Findings of Magnetic Resonance Imaging-Guided Breast Biopsy: A Radiologic and Pathologic Correlation Study from a Single Institution
Beverly Lynch, Stephen Seiler, Gregory Moses, Sunati Sahoo. UT Southwestern Medical Center, Dallas, TX
Background: The role of Magnetic Resonance Imaging (MRI) in the diagnosis of breast diseases has rapidly evolved from its initial use of screening high-risk women to a more widespread use in women with newly diagnosed breast cancer. The sensitivity of breast MRI is high and many suspicious lesions detected by MRI will not have corresponding abnormality on mammography and ultrasound examinations. Therefore, a MRI-guided core biopsy is often performed to characterize the suspicious lesions. A detailed correlation of various suspicious categories of MRI findings with histopathology of the breast lesions is still lacking. Our goal is to study the histopathologic findings that are frequently present as abnormal enhancing lesions.
Design: A retrospective review was conducted on all patients undergoing MRI-guided core biopsy during October 2007 to September 2012. Our study population consisted of 140 MRI-guided needle core breast biopsies performed on 130 patients. Biopsies were performed using a 1.5-Tesla Phillips MR with a 9-gauge vacuum-assisted SUROS biopsy device. Histopathologic findings of these biopsies were recorded.
Results: Overall, 25 of 140 (18%) of our MRI-guided breast biopsies were malignant, 16 of 140 (12%) were atypical epithelial hyperplasia, 99 of 140 (71%) were benign. Of the 30 malignant cases, 12 were invasive ductal carcinomas, 4 infiltrating lobular carcinomas, and 9 ductal carcinoma in situ. Of the 16 atypical epithelial hyperplasia, 3 were ADH and 12 were atypical lobular hyperplasia/lobular carcinoma in-situ. All atypical hyperplasias were associated with other benign changes. Interestingly, columnar cell changes accounted for 40% of the benign lesions.

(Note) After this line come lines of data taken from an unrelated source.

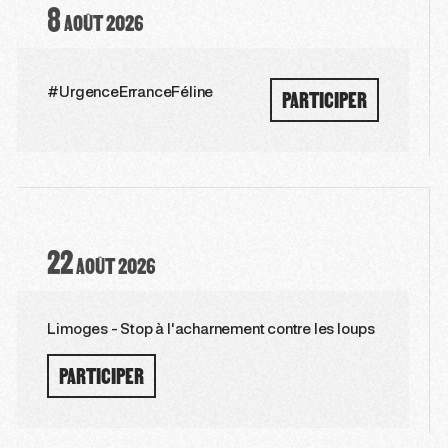
8
AOÛT
2026
PARTICIPER
#UrgenceErranceFéline
22
AOÛT
2026
Limoges - Stop à l'acharnement contre les loups
PARTICIPER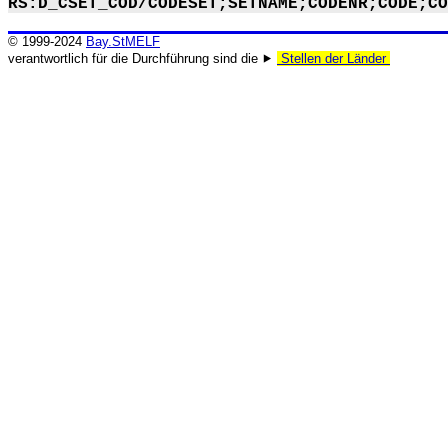
RS:D_CSET_COD/CODESET;SETNAME;CODENR;CODE;CO
© 1999-2024
Bay.StMELF
verantwortlich für die Durchführung sind die ⯈
Stellen der Länder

Conclusions: Majority (71%) of our MRI-guided biopsy yielded benign diagnoses; only 18% of the sampled lesions were clinically significant (invasive carcinoma and DCIS). Columnar cell changes are frequently identified within the enhancing lesions. Additional studies focusing on the pattern of enhancement seen in MRI on certain benign and malignant lesions may help to subcategorize lesions for MRI-guided biopsy.